The collective bargaining agreement defines a grievance as “a complaint by an employee covered by this Agreement and based on an alleged violation of this Agreement or a dispute involving the meaning, interpretation or application thereof” and describes a procedure for handling grievances. The final step in the procedure is arbitration, and only the union, on behalf of the grievant, “may refer the grievance to arbitration.” Moreover, the collective bargaining agreement provides that “[i]n the case of a grievance involving the meaning, application, or interpretation of this Agreement, the decision of the Arbitrator shall be final and binding upon all parties.”

General Laws c. 150E, § 8 (1984 ed.), provides as follows: “The parties may include in any written agreement a grievance procedure culminating in final and binding arbitration to be invoked in the event of any dispute concerning the interpretation or application of such written agreement. In the absence of such grievance procedure, binding arbitration may be ordered by the commission upon the request of either party; provided that any such grievance procedure shall, wherever applicable, be exclusive and shall supersede any otherwise applicable grievance procedure provided by law; and further provided that binding arbitration hereunder shall be enforceable under the provisions of chapter one hundred and fifty C and shall, where such arbitration is elected by the employee as the method of grievance resolution, be the exclusive procedure for resolving any such grievance involving suspension, dismissal, removal or termination notwithstanding any contrary provisions of sections thirty-nine and forty-one to forty-five, inclusive, of chapter thirty-one, section sixteen of chapter thirty-two, or sections forty-two through forty-three A, inclusive, of chapter seventy-one.”

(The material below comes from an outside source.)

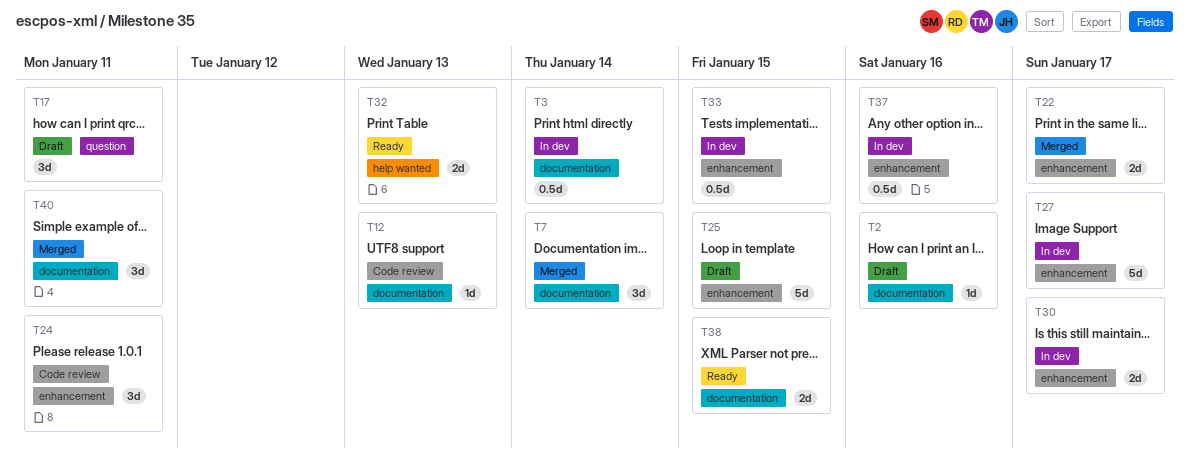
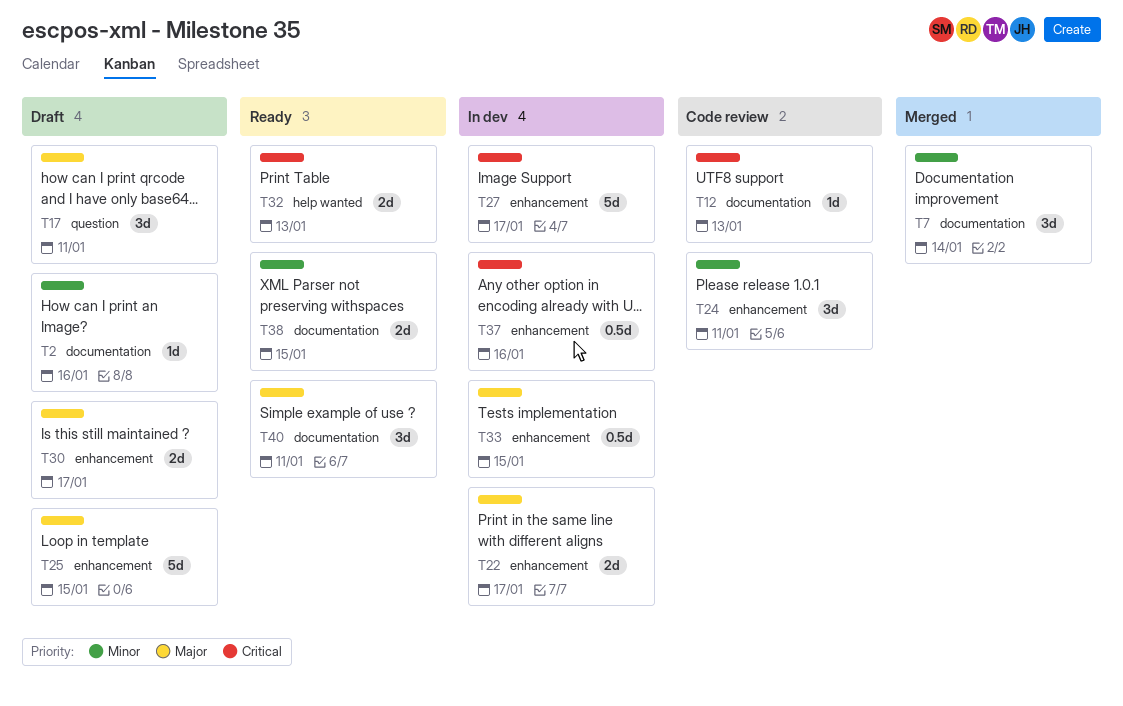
T3: present -> none
T22, status: Merged -> In dev
T30, status: In dev -> Draft
T40, status: Merged -> Ready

As to the claim that this evaluation was not withdrawn from Martin’s personnel file, see note 9, supra.

Martin’s claim that summary judgment is inappropriate because of the provisions of G. L. c. 71, § 43A, is unpersuasive for two reasons. General Laws c. 71, § 43A (1984 ed.), provides for de nova judicial review of the dismissal of a teacher, but nothing in the statute precludes the use, in an appropriate case, of the procedures provided by Mass. R. Civ. P. 56, in ruling on such a complaint. Cf. Kurlander v. School Comm. of Williamstown, 16 Mass. App. Ct. 350 (1983). Second, since Martin availed himself of the administrative review procedures provided by G. L. c. 32, § 16, arguably, he has waived his rights under G. L. c. 71, § 43A. See Haskell v. School Comm. of Framingham, 17 Mass. App. Ct. 628, 633-634 (1984).